» EXERCISE REQUIREMENTS:
Repeat the following passage from the book review exactly, from "There is no" up to and including "good is it?!).".

» EXTRACTED TEXT:

There is no denying that Wonder by R.J. Palacio is a book for older children but adults would be robbing themselves of a terrific and heartwarming story if they let it pass them by. Wonder is the debut novel from Palacio who actually used to design book jackets and has now found herself moving into writing, rather than designing (she didn’t design her own cover, but seriously, how good is it?!).
Her first foray into fiction sees her take on the story of a young boy by the name of August who was born with facial disfigurements. August, otherwise known as Auggie, has always been homeschooled by his mother but now finds himself having to set foot in the wide world of public school. Auggie is used to staring eyes when he walks down the street, he knows the look people give him is one of fear and unknowing. His fear of school is totally understandable and Palacio captures the fear and his subsequent journey brilliantly.
The book is told from various narrative perspectives and covers the first year of Auggie’s school life. Starting with August telling us about his induction day and opening semesters, we also join his sister, Via, as she tells of life with Auggie and also hear from his friends and other people who make his acquaintance throughout the book. It’s an interesting way to tell the story as we hear about each person and their struggle to move through moments with this extraordinary young man in their life.

» LISTED RECORDS:
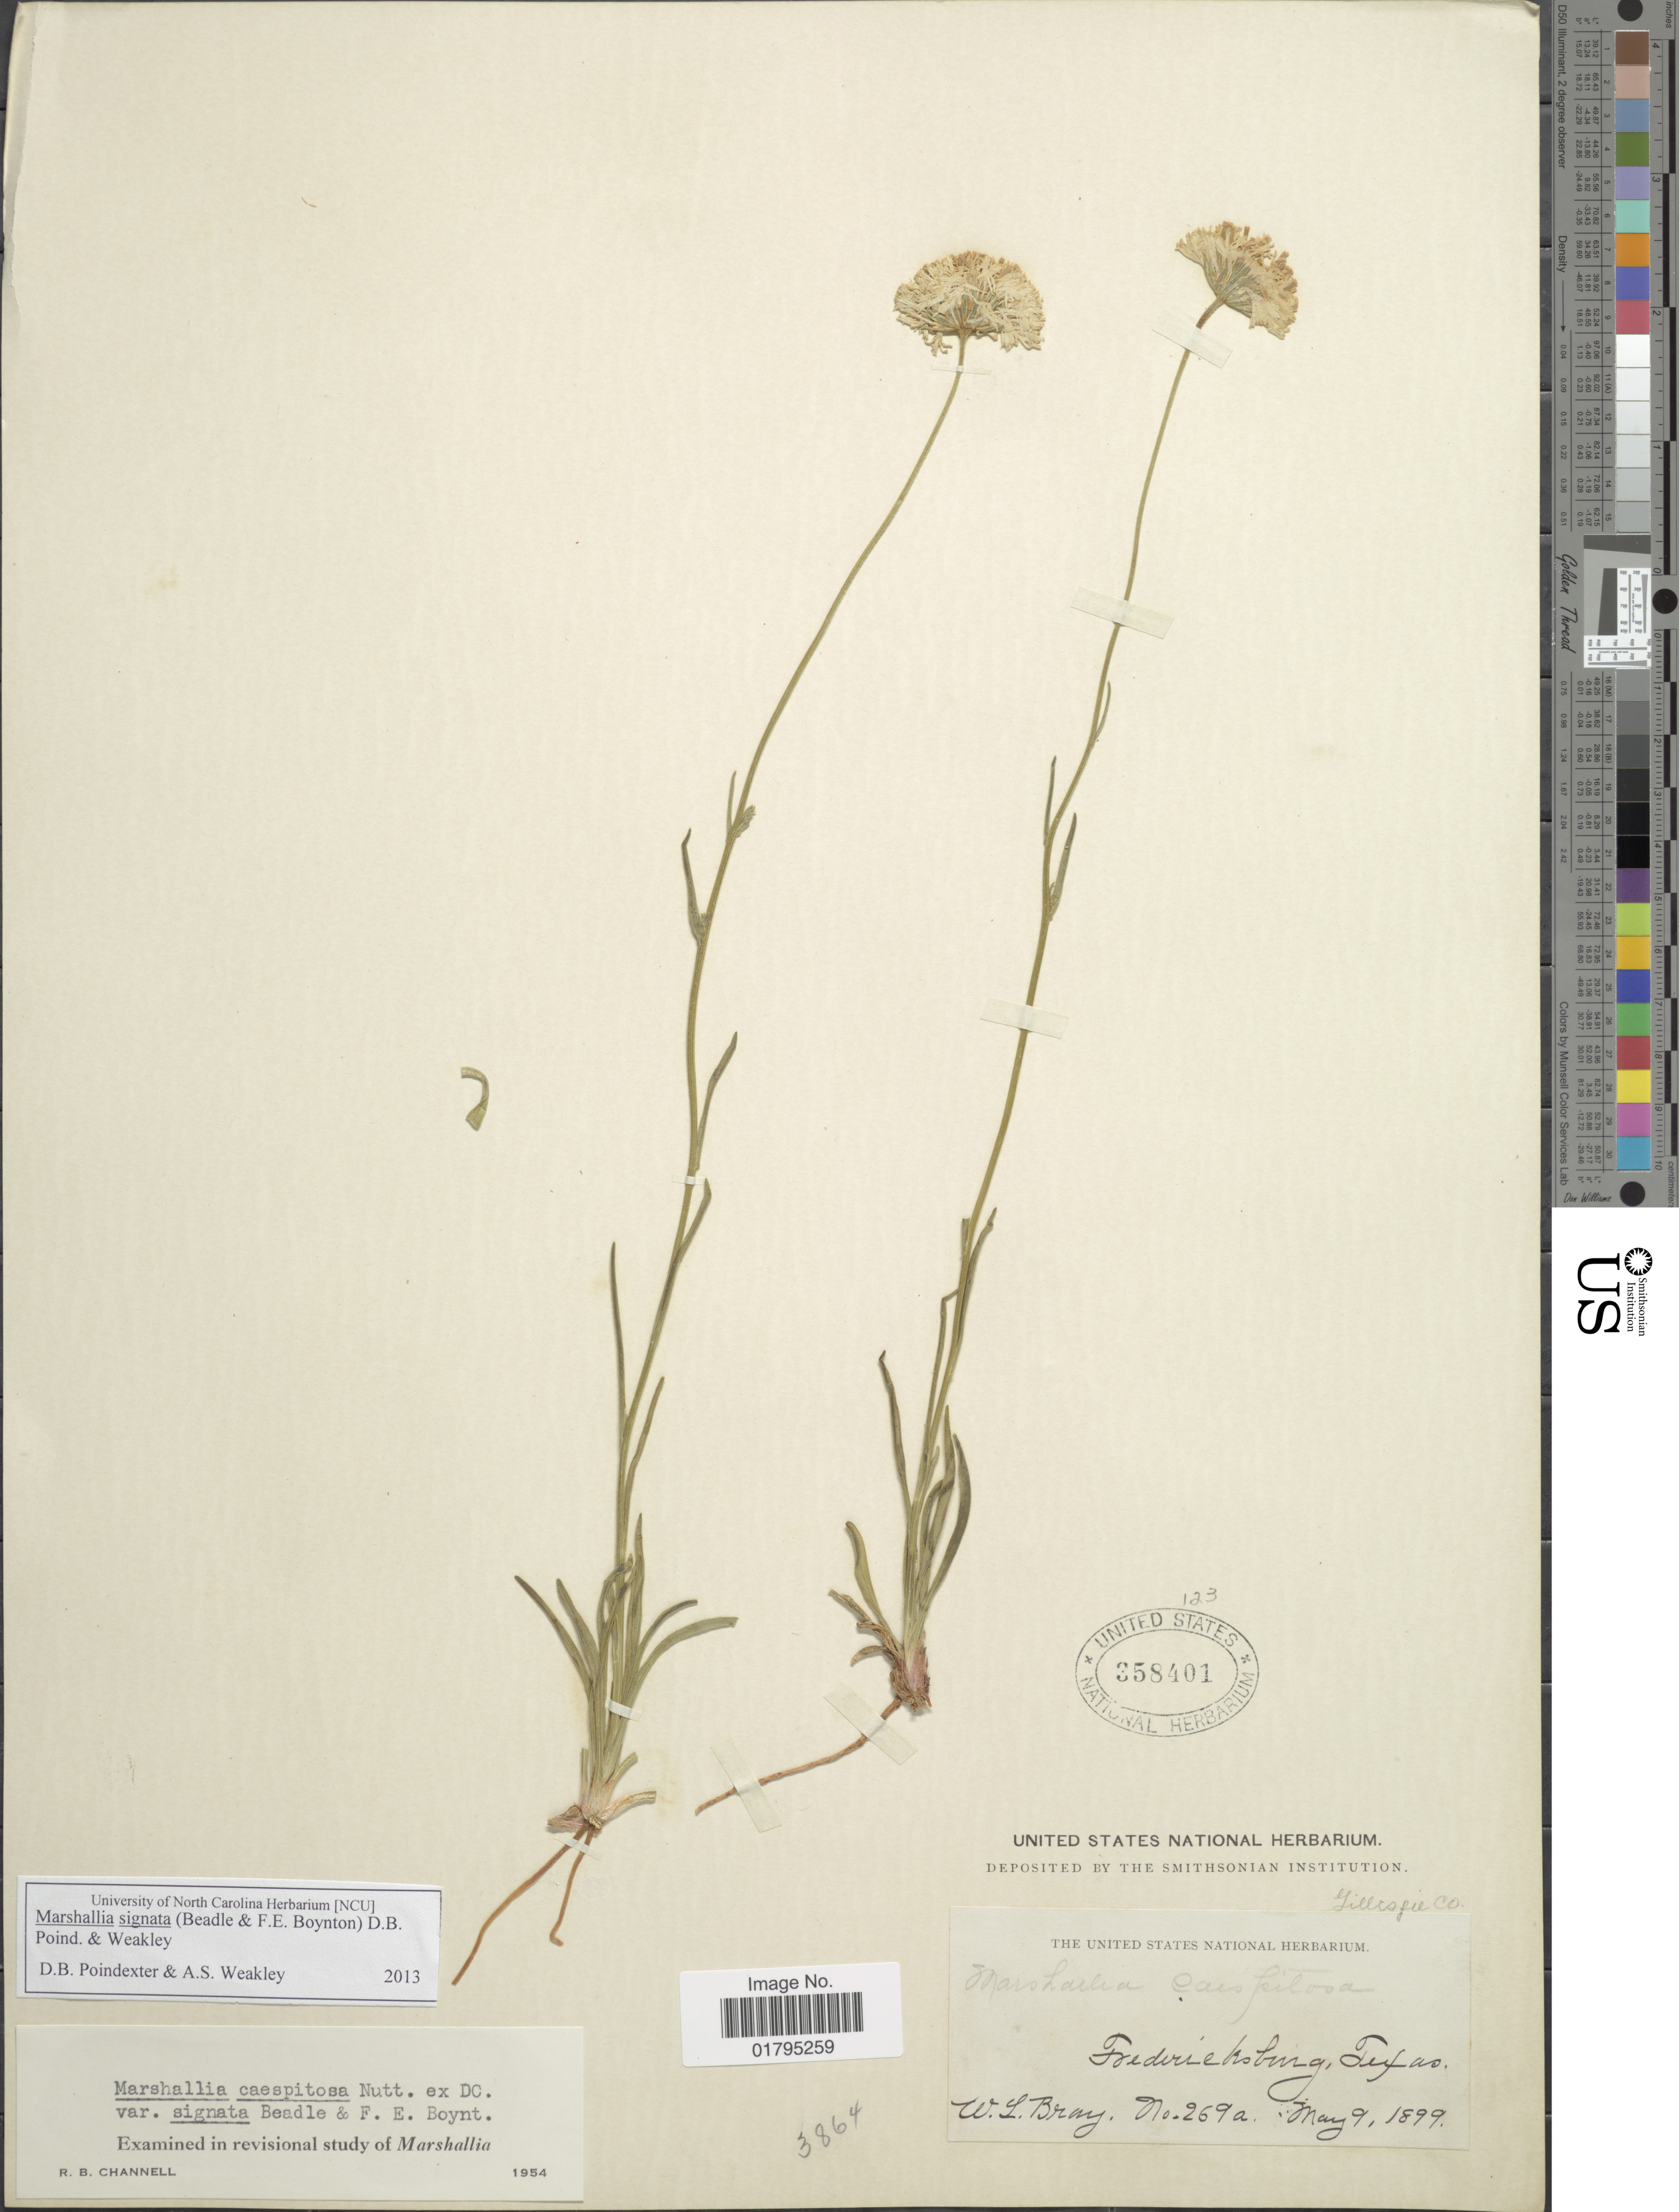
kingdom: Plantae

==

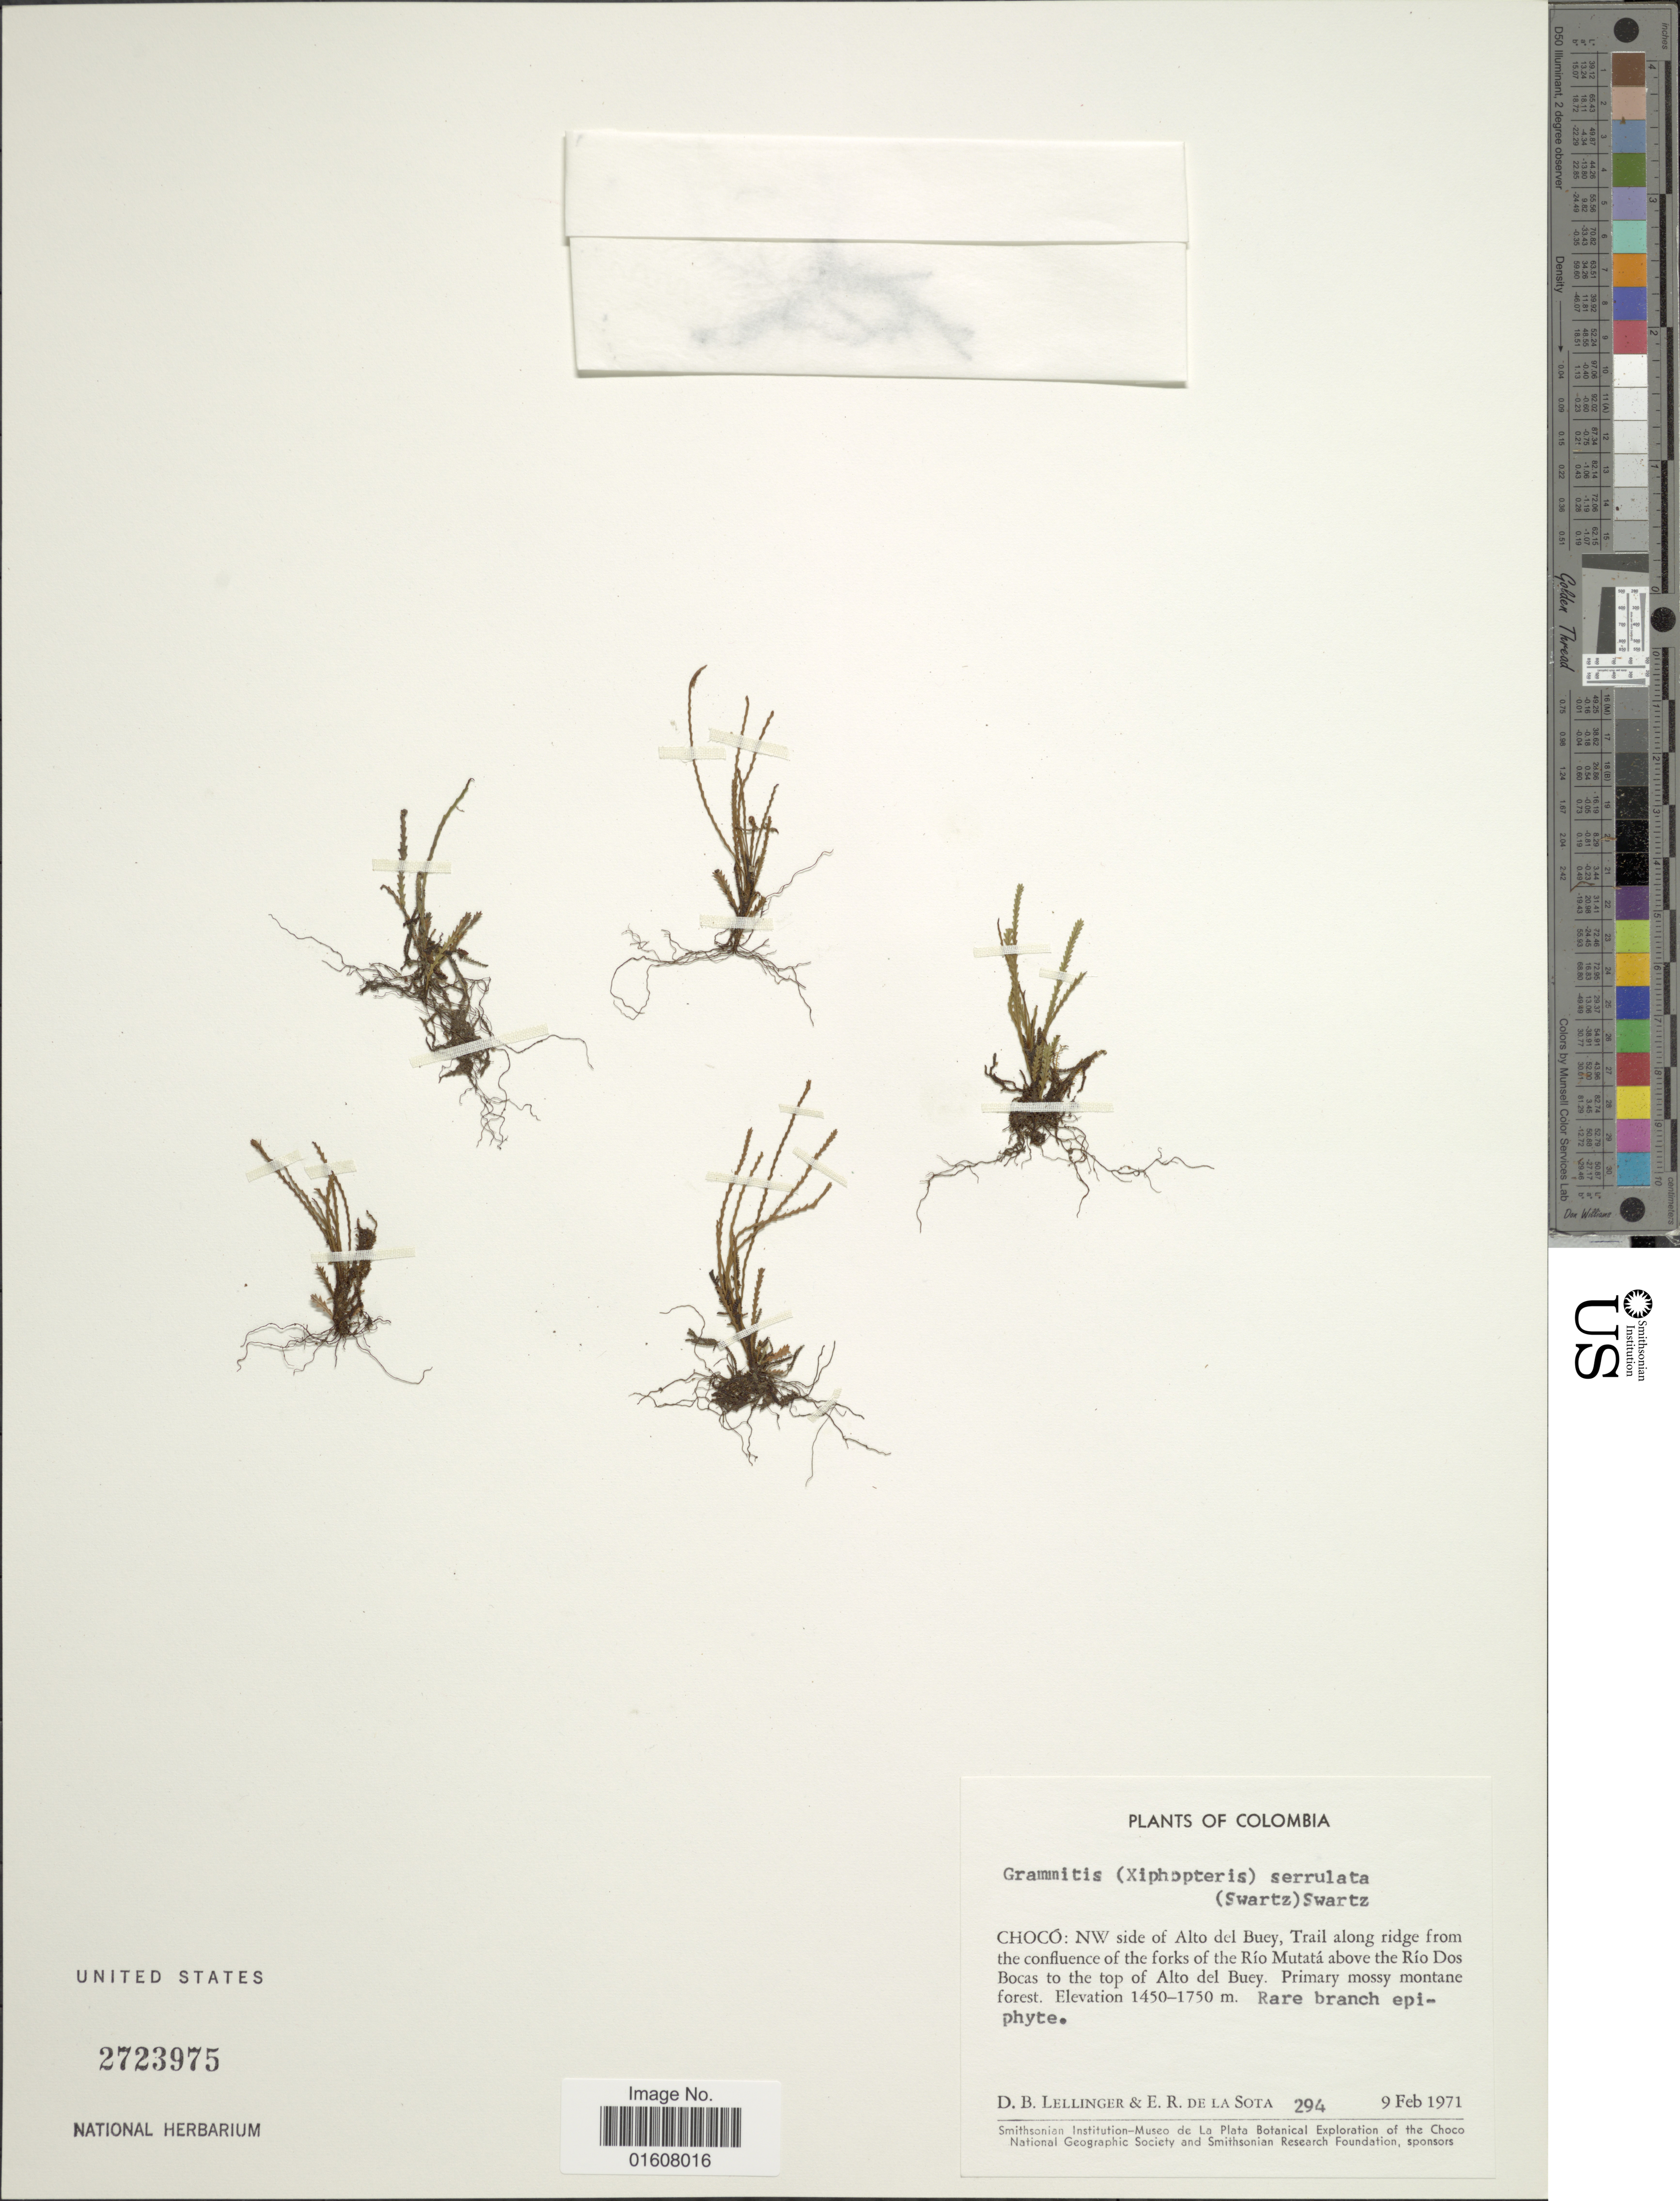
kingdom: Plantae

» OUTPUT OF THE EXERCISE:
There is no denying that Wonder by R.J. Palacio is a book for older children but adults would be robbing themselves of a terrific and heartwarming story if they let it pass them by. Wonder is the debut novel from Palacio who actually used to design book jackets and has now found herself moving into writing, rather than designing (she didn’t design her own cover, but seriously, how good is it?!).